Residential battery storage capacity in Europe reach 9.3GWh by the end of 2022. That is in the solar PV industry trade body’s Medium Scenario, which estimates the continent will reach 39.9GWh of residential storage by 2026.
Home batteries have become an attractive means to reduce electricity bills, especially during a year of huge rises, increased interest in energy resilience and lower carbon footprints. And the growth of residential solar, also helped by various government incentives, has laid the foundation for the attached storage market to take off.
The main headwinds preventing installations from being even higher have been a lack of installers and a shortage of battery cells. Installation is a much greater proportion of overall costs for residential than commercial and industrial (C&I) or utility-scale.

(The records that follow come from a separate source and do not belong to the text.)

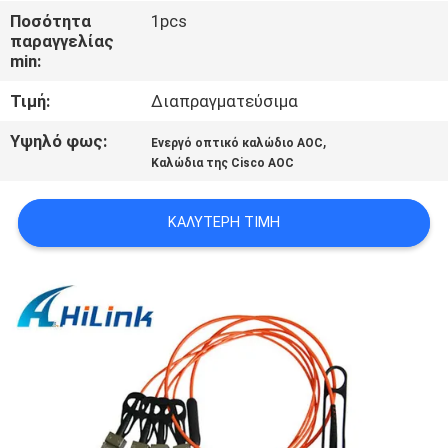
ΈΛΕΓΧΟΣ
Ποσότητα
1pcs
παραγγελίας
ΠΟΙΌΤΗΤΑΣ
min:
Τιμή:
Διαπραγματεύσιμα
ΕΠΙΚΟΙΝΩΝΉΣΤΕ
ΜΑΖΊ
Υψηλό φως:
,
Ενεργό οπτικό καλώδιο AOC
Καλώδια της Cisco AOC
ΜΑΣ
ΚΑΛΎΤΕΡΗ ΤΙΜΉ
ΕΙΔΉΣΕΙΣ
ΥΠΟΘΈΣΕΙΣ
ΖΗΤΉΣΤΕ
ΜΙΑ
ΠΡΟΣΦΟΡΆ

Unsurprisingly, Germany is the biggest market according to the solar PV industry trade body’s data. The country’s residential energy storage market has always been strong as consumers seek to pair storage with home PV, which the government has incentivised, and increase self-sufficiency.
It installed 1.3GWh of home storage systems in 2021, 59% of the total 2.2GWh installed across the continent. Italy, the next-largest market, deployed 321MWh thanks partially to the incentive scheme for home storage, while Austria (132MWh), the UK (128MWh) and Switzerland (79MWh) make up the top five.
One company seeking to capitalize on growth in Germany this week announced the acquisition of Hycube, a residential energy storage system solution provider. It said the German home energy storage market is worth €5 billion.